---- Data records

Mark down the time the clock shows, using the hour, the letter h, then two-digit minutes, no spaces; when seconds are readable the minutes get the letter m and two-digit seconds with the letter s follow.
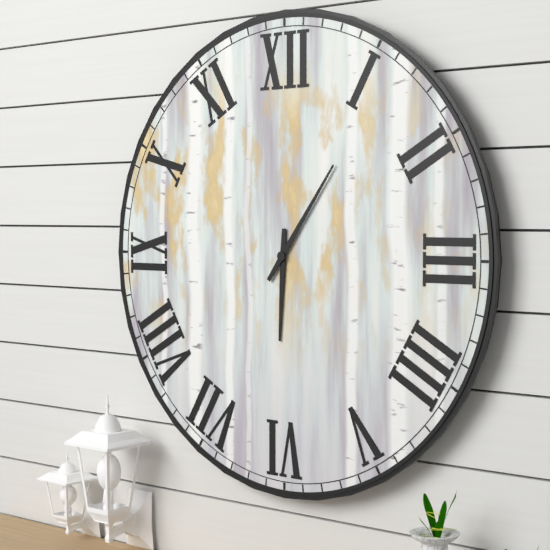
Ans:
6h06
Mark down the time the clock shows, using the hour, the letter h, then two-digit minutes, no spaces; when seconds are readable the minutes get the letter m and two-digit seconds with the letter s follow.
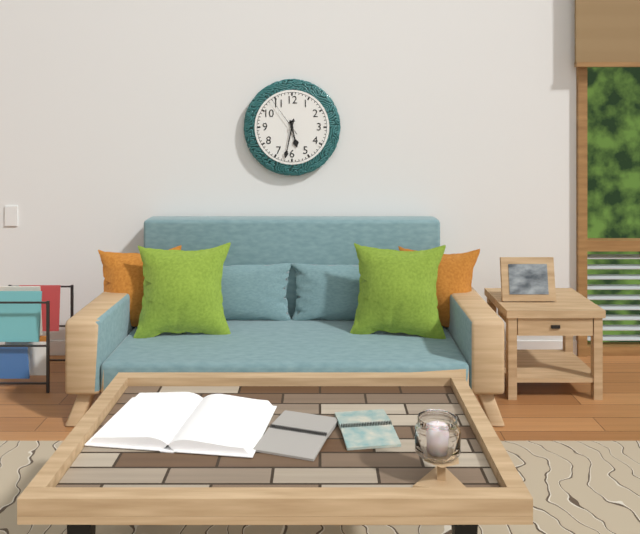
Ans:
5h32
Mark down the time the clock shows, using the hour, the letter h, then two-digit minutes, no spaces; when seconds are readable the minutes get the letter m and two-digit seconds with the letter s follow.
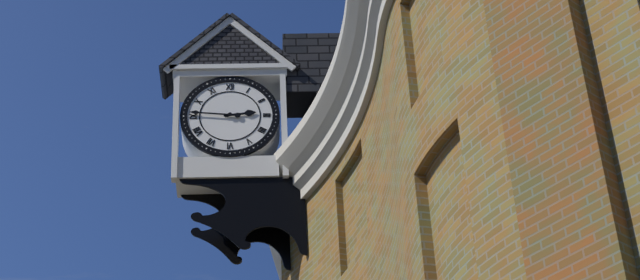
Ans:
2h46
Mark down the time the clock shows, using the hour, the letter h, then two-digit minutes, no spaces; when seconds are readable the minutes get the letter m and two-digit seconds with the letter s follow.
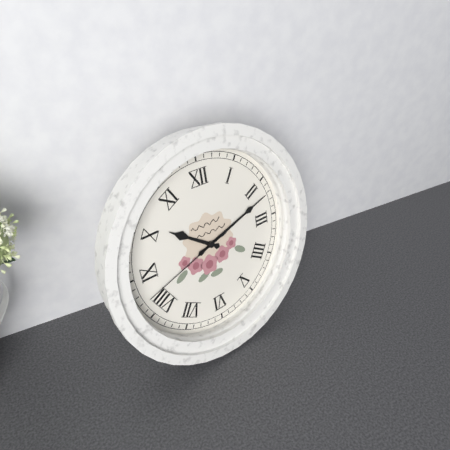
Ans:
10h12m42s
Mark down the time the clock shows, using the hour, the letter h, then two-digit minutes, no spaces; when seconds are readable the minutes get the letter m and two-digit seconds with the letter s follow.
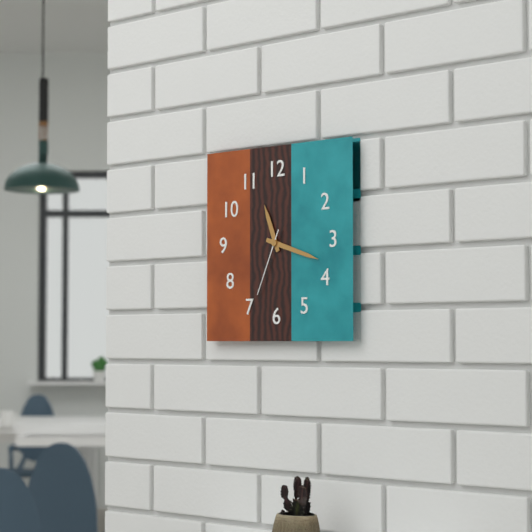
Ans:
11h18m34s
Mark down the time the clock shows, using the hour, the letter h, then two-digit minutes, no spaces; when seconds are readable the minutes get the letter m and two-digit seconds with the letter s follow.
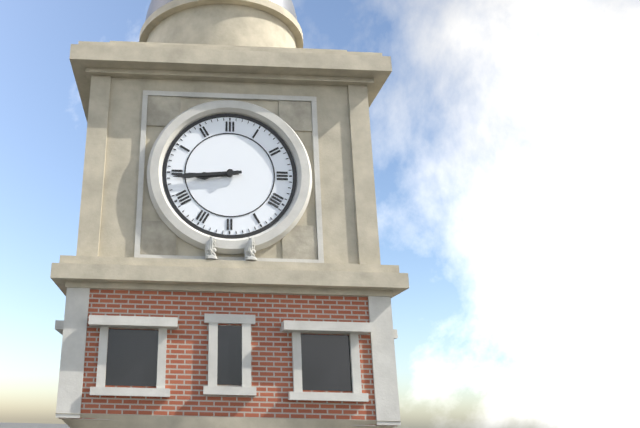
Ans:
8h44
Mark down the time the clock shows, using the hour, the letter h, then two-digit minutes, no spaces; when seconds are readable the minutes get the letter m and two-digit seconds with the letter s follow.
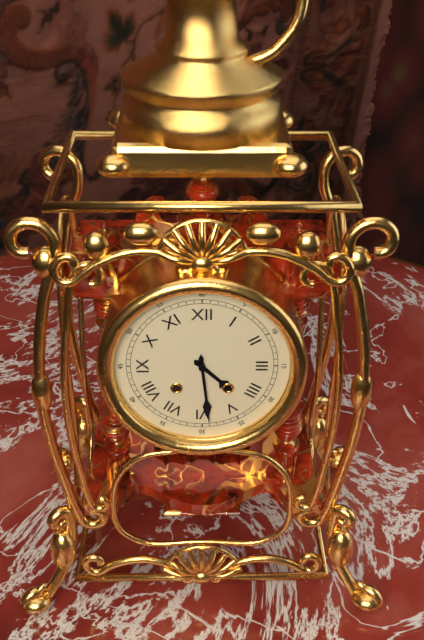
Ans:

--------

To do » Copy all the material above word for word, but leave out the pictures.

Expected output »
Mark down the time the clock shows, using the hour, the letter h, then two-digit minutes, no spaces; when seconds are readable the minutes get the letter m and two-digit seconds with the letter s follow.
Ans:
6h06
Mark down the time the clock shows, using the hour, the letter h, then two-digit minutes, no spaces; when seconds are readable the minutes get the letter m and two-digit seconds with the letter s follow.
Ans:
5h32
Mark down the time the clock shows, using the hour, the letter h, then two-digit minutes, no spaces; when seconds are readable the minutes get the letter m and two-digit seconds with the letter s follow.
Ans:
2h46
Mark down the time the clock shows, using the hour, the letter h, then two-digit minutes, no spaces; when seconds are readable the minutes get the letter m and two-digit seconds with the letter s follow.
Ans:
10h12m42s
Mark down the time the clock shows, using the hour, the letter h, then two-digit minutes, no spaces; when seconds are readable the minutes get the letter m and two-digit seconds with the letter s follow.
Ans:
11h18m34s
Mark down the time the clock shows, using the hour, the letter h, then two-digit minutes, no spaces; when seconds are readable the minutes get the letter m and two-digit seconds with the letter s follow.
Ans:
8h44
Mark down the time the clock shows, using the hour, the letter h, then two-digit minutes, no spaces; when seconds are readable the minutes get the letter m and two-digit seconds with the letter s follow.
Ans:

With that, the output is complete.